Would Chiefs come to regret their wasteful finishing, and could Benni McCarthy inspire his team to another second-half comeback?

Ernst Closes Channels

Despite Chiefs’ excellent first half, Ernst Middendorp made a change at the break.

He was clearly worried about how often Erasmus and City’s wingers, Riyaad Norodien and Bradley Ralani, were pulling his central defenders into wide areas.

The solution was to move to a back four and remove Ramahlwe Mphahlele for winger Dumisani Zuma.

The latter stationed himself on the right with Parker moving to a left-winger role and Billiat playing as the lone striker.

Very simply, with City’s front-three all staying high up, Middendorp wanted four men at the back to have one spare player.

Kewuti Close Before Zuma Pounces

City started the second half fairly well as Ralani got some joy running at Moleko on the left side. This drew a corner and then set up City’s best opening of the game.
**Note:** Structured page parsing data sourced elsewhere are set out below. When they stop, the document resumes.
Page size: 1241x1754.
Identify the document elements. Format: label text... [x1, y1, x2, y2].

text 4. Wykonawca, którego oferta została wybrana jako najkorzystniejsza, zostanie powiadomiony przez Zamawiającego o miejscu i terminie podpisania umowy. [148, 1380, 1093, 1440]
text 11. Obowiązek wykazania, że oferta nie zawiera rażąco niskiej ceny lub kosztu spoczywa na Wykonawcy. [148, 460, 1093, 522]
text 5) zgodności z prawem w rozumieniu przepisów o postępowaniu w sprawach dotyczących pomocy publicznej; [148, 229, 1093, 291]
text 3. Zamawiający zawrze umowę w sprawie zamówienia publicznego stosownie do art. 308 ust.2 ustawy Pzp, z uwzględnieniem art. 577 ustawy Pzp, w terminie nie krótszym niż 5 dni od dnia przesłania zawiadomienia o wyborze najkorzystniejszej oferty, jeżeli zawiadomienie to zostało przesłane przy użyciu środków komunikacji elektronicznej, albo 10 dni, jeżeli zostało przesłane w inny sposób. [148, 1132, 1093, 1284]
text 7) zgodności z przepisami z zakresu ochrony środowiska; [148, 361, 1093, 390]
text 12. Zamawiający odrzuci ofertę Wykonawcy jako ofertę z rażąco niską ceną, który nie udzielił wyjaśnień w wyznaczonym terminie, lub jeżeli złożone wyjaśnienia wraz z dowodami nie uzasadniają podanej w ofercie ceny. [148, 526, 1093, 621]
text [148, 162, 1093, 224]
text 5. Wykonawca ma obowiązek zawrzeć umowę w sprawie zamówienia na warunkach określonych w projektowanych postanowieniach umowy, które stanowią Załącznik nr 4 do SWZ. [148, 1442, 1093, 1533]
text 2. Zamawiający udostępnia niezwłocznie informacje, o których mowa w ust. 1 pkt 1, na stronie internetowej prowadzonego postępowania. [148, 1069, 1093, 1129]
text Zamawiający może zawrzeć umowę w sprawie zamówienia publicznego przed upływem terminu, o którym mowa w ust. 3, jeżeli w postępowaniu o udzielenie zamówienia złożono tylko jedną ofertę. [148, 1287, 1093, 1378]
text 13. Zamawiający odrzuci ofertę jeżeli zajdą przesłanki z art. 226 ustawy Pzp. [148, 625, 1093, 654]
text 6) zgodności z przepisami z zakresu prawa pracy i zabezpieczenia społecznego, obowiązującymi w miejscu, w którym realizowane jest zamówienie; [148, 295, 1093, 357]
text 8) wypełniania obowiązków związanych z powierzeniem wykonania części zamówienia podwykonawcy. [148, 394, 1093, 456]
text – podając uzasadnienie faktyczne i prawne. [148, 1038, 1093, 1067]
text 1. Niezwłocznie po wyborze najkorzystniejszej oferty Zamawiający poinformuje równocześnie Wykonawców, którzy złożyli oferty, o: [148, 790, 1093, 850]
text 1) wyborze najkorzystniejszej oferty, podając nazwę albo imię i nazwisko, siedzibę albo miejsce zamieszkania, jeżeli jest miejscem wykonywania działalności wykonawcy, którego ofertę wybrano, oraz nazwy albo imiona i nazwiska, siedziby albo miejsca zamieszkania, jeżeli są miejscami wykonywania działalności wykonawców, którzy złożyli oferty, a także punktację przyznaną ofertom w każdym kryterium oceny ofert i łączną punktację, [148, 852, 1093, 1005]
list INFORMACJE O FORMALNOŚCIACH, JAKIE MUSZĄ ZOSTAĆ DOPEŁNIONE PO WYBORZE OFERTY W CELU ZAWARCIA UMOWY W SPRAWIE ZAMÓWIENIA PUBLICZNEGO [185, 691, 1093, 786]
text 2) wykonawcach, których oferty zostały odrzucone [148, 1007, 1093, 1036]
With Hadebe not defending the back post anymore, Kewuti got himself isolated against the shorter Ntiya-Ntiya and headed Ralani’s cross against the upright.

This roused Chiefs into action and after Parker chopped inside Fielies and forced Dove into a last-gasp block, they took a 2-0 lead from the corner.

Hadebe rose highest to head Parker’s delivery down for Zuma to finish. 

Benni’s Benign Changes

At 2-0 down, City were expected to introduce target man, Mthembu as a partner for Erasmus.

Speed merchant, Craig Martin was also on the bench to give fresh impetus to the attack.

However, both players remained unused.

The first change by the coach was David replacing the ineffective Modise, before Gift Links replaced Norodien.

Later on, he took off Ebrahim Seedat for Keanu Cupido.

None of these alterations asked any new questions of Middendorp.

David did create City’s one good chance as he picked out Erasmus’ excellent movement to lose Cardoso, before Ralani released Links to force Bvuma into a good save.

Chiefs had all of the second half’s other good chances as Billiat wasted a counter-attack before having to be stretchered off injured.

Ntiya-Ntiya missed his second clear opening of the game too as he raced onto Ekstein’s perfect pass.

With City now leaving huge gaps, Chiefs should really have killed the game.

Where their substitutions were concerned, it was Ryan Moon for Billiat and then Castro on for an outstanding Ekstein with seven minutes to go.

The coach had learnt from defensive substitutions backfiring in other big games and instead retained attacking threat. 


This was a completely deserved win for Chiefs who dominated the midfield thanks to the energy and pressing of the returning Ekstein and Andriamirado.

City had little idea how to deal with the Chiefs’ wingbacks and did not make much of the space afforded to them in the channels.

When Middendorp saw a potential weakness for the second half, he immediately acted.

This proactive coaching has added a different dimension to Chiefs and makes them a very difficult side to play against.

City simply did not show up for this game and the selection of Modise as a number ten gave the side too little attacking threat and no box presence.

At 1-0 and 2-0 down, their changes did little to turn the game and they seemed to accept their fate.